The tentative cost per person will be $3,395, which covers all the tours led by us and a local guide, plus double-occupancy accommodations in superior tourist hotels (at least three-star, some four-star), all breakfasts and seven other meals, most ground transportation, admission to the Churchill War Rooms in London and a two-day Paris Museum Pass, a reading packet and suggestions for further resources, and an optional pre-trip series of classes (recorded, if you can’t join us in person). Airfare is not included — in order to give you flexibility with when and where you begin and end your trip to Europe.
The application for the “World Wars in Europe” trip is at the end of this brochure, which contains a full itinerary, leader bios, cost details, terms and conditions, and frequently asked questions. And check out this map to see the sites included in our trip — plus others nearby that you might want to visit on your own.
Ideally, this summer trip will become an annual occurrence, with a different topic ever year. Maybe the Reformation and Pietism for June 2020…
There are many options out there for travel to places like Europe on subjects like the world wars.

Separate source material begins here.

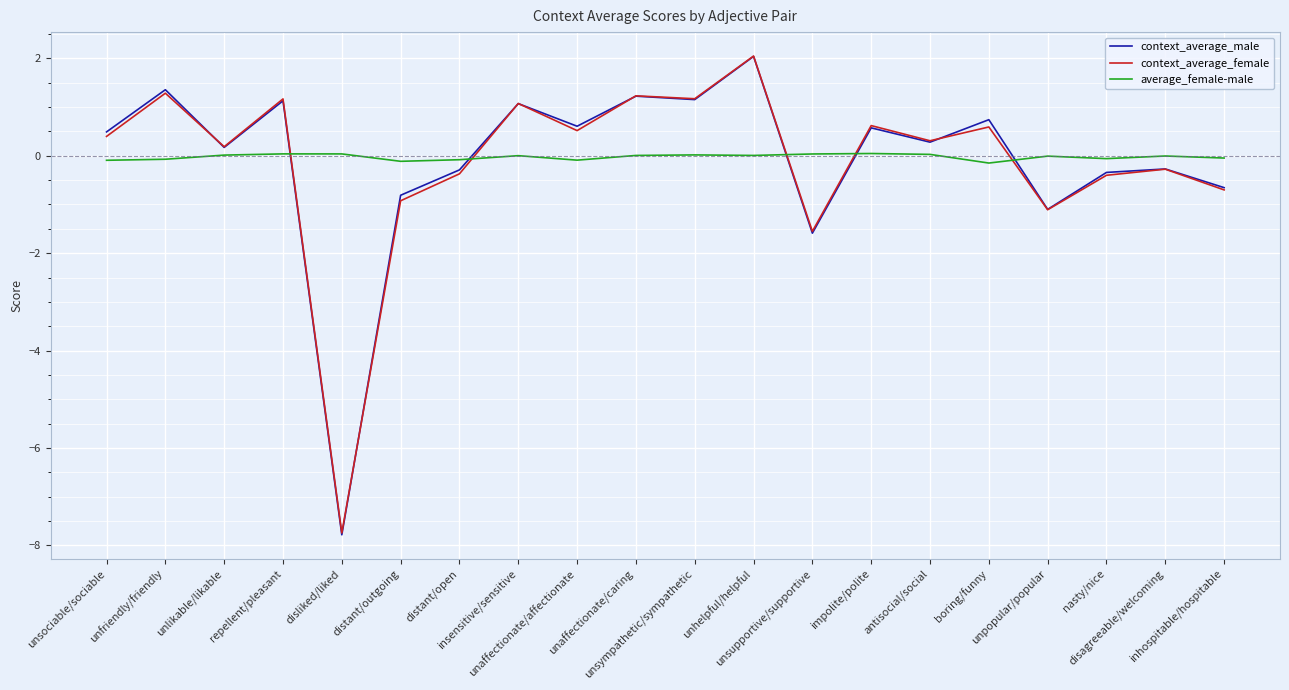

What position from the right is impolite/polite?

7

What makes Pietist Schoolman Travel different?
We don’t approach historical travel as a kind of tourism, but as an act that is educational and spiritual.

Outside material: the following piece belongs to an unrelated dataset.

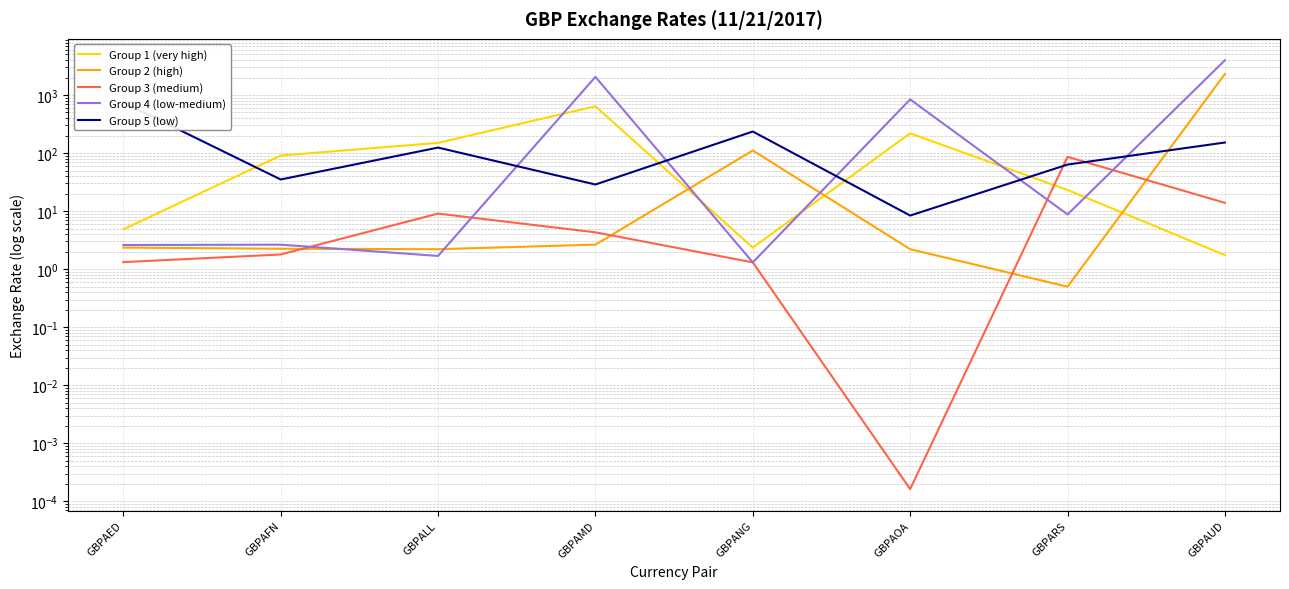

Rank the series at GBPAOA from lowest to highest value.

Group 3 (medium), Group 2 (high), Group 5 (low), Group 1 (very high), Group 4 (low-medium)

Travel Need Not Be Tourism
We’re accustomed to thinking of travel as tourism. The kind of travel that ad man Don Draper pitches to a fictionalized Conrad Hilton in a third season episode of the great TV drama Mad Men:
Rome, Tehran, Tokyo are magnificent destinations. And that’s really been the focus of almost every campaign you’ve had until now. How to lure the American traveler abroad. What more do we need than a picture of Athens to get our hearts racing. And yet the average American experiences a level of luxury that belongs only to kings in most of the world. We’re not chauvinists, we just have expectations. Well, now there’s one word that promises the thrill of international travel with the comfort of home. Hilton. “How do you say ice water in Italian? Hilton.” “How do you say fresh towels in Farsi? Hilton.” “How do you say hamburger in Japanese? Hilton.” Hilton—it’s the same in every language.
We definitely want our trips to be thrilling, but our goal is not to make American travelers feel like they’re visiting a slightly more exotic version of their own country. As much as you should expect physical comfort when traveling with us, you should also expect intellectual, emotional, and spiritual discomfort, as you’re pushed to look at the past and present in new ways. Because that kind of discomfort produces the thrill of genuine education.
Historical Travel as Educational
We do these trips as extensions of our callings as teachers who believe that education can be both informative and transformative.
Historians often say that the past is like a foreign country. Even if you were to study an older version of your hometown, you would notice important differences in how people think, feel, and act. But that’s all the more true when we travel mentally across time and physically across space.
In a classroom, we can try to make you imagine what it was like to be a German soldier in 1915 Flanders or an American in 1944 Normandy. But what if you did that in a cemetery at Langemark or on Utah Beach itself, listening to the words of eyewitnesses describe those events as you see, hear, touch, and even smell the scene for yourself?
Trust us: it’s a kind of learning that can’t be duplicated anywhere else.
It’s inspiring — as you get a deeper sense of the courage and sacrifice of those who risked their lives for others.
But it’s also heart-breaking, even wounding — as you better understand the cost of war for those who fought… and many more beyond them. As you’re led to ask profound questions about purpose, meaning, suffering, justice, and belief.
Historical Travel as Spiritual
Because we are both historians and Christians, we also think of travel as a spiritual act — a powerful reminder of our ongoing journey as “foreigners and exiles” (1 Peter 2:11) who sojourn in this world.
So we’ll suggest that our travelers treat this trip as an act of pilgrimage — an external manifestation of the interior journey that begins when anyone joins Jesus on the Emmaus Road and becomes a person “of the Way.” They might not find much that seems redemptive or holy in the story of the world wars, but they may well find Christ, since he was certainly present in the trenches we’ll walk through, where soldiers awaited death and suffered pain (as he had), and in the cemeteries we’ll visit, where people mourned the wrenching loss of family and friends (as he had).
As we see what warring governments demanded of their citizens, we’ll learn in new ways that “here we do not have an enduring city, but we are looking for the city that is to come” (Hebrews 13:14). But travel will also challenge us to think about how we love our neighbors — and our enemies — in space and time. Like the Lutheran travel writer Rick Steves, we think that exploring other places and times can get “you out of your comfort zone. It teaches you empathy and lets you come home with a broader perspective.”